Governor Greg Abbott announced Monday afternoon that Texas will discontinue further federal unemployment benefits associated with the COVID-19 pandemic on June 26.
Among the insurance Texas is opting out of is the $300 weekly unemployment supplement from the Federal Pandemic Unemployment Compensation program.
“The Texas economy is booming and employers are hiring in communities throughout the state,” Abbott said. “According to the Texas Workforce Commission, the number of job openings in Texas is almost identical to the number of Texans who are receiving unemployment benefits. That assessment does not include the voluminous jobs that typically are not listed, like construction and restaurant jobs. In fact, there are nearly 60 percent more jobs open (and listed) in Texas today than there was in February 2020, the month before the Pandemic hit Texas.”
Abbott said that nearly 45 percent of available job openings pay more than $15.50 per hour and that approximately 76 percent pay more than $11.50 per hour, according to the Texas Workforce Commission (TWC).

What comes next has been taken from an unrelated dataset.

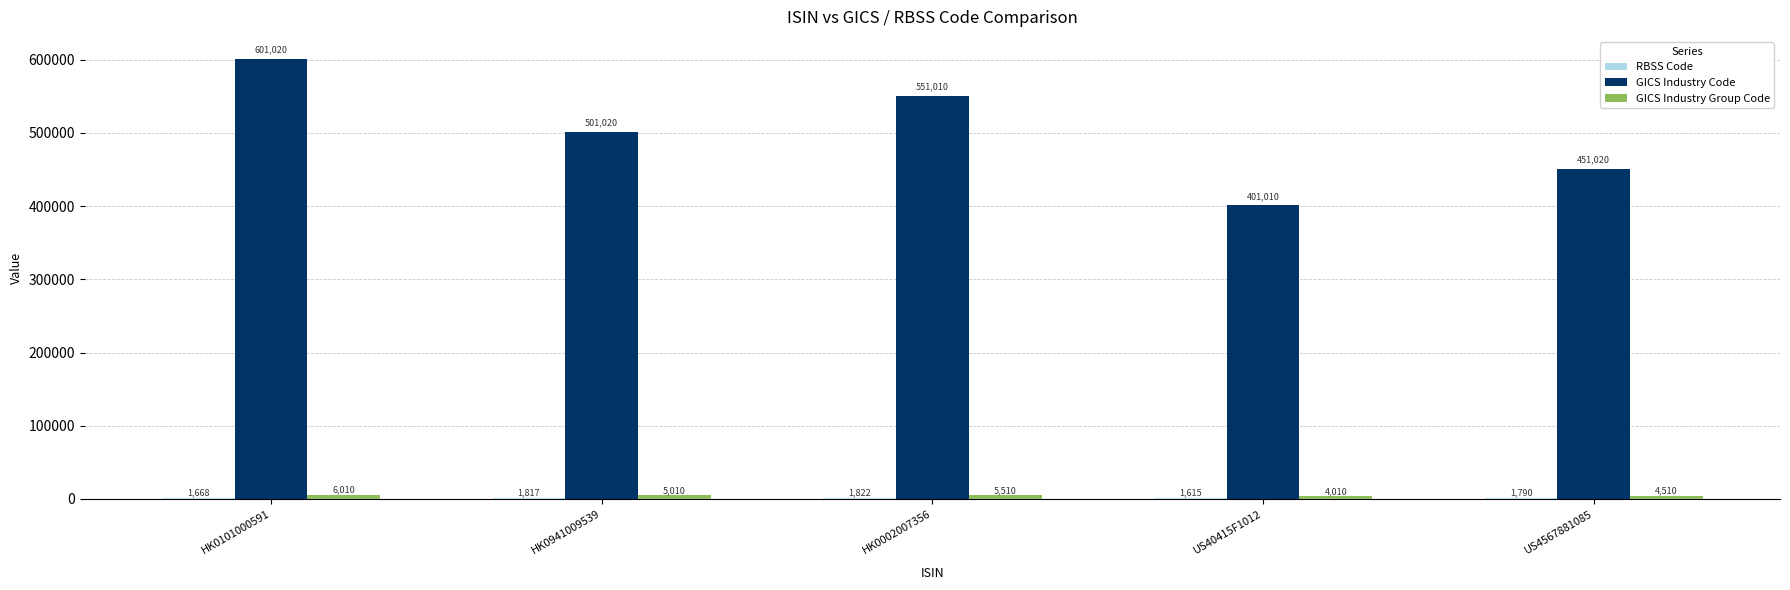

At which label is GICS Industry Code closest to 501015?

HK0941009539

About 2 percent of job listings pay around the minimum wage.
Abbott emphasized that the state should pursue the strategy of matching unemployed Texans searching for work with the over a million job vacancies rather than distributing unemployment insurance, which incentivizes people to remain out of the labor force.
The governor also stated that the unemployment compensation system has been subject to fraud lately. He shared the TWC statistic which indicated that nearly 18 percent of all claims for unemployment benefits during the pandemic are confirmed or suspected to be fraudulent, totaling over 800,000 claims.
Abbot’s decision comes amid criticism that the Biden administration’s rollout of enhanced unemployment benefits contributed to lagging jobs report numbers in April, which fell short of economist expectations by roughly 800,000. It also follows studies, including one conducted by the National Bureau of Economic Research, showing that increased benefits are connected with a decrease in job applications.
Federal law requires the effective date of the policy modification to be at least 30 days after it is announced to the Secretary of Labor, which is why Texas’s opt-out date is June 26.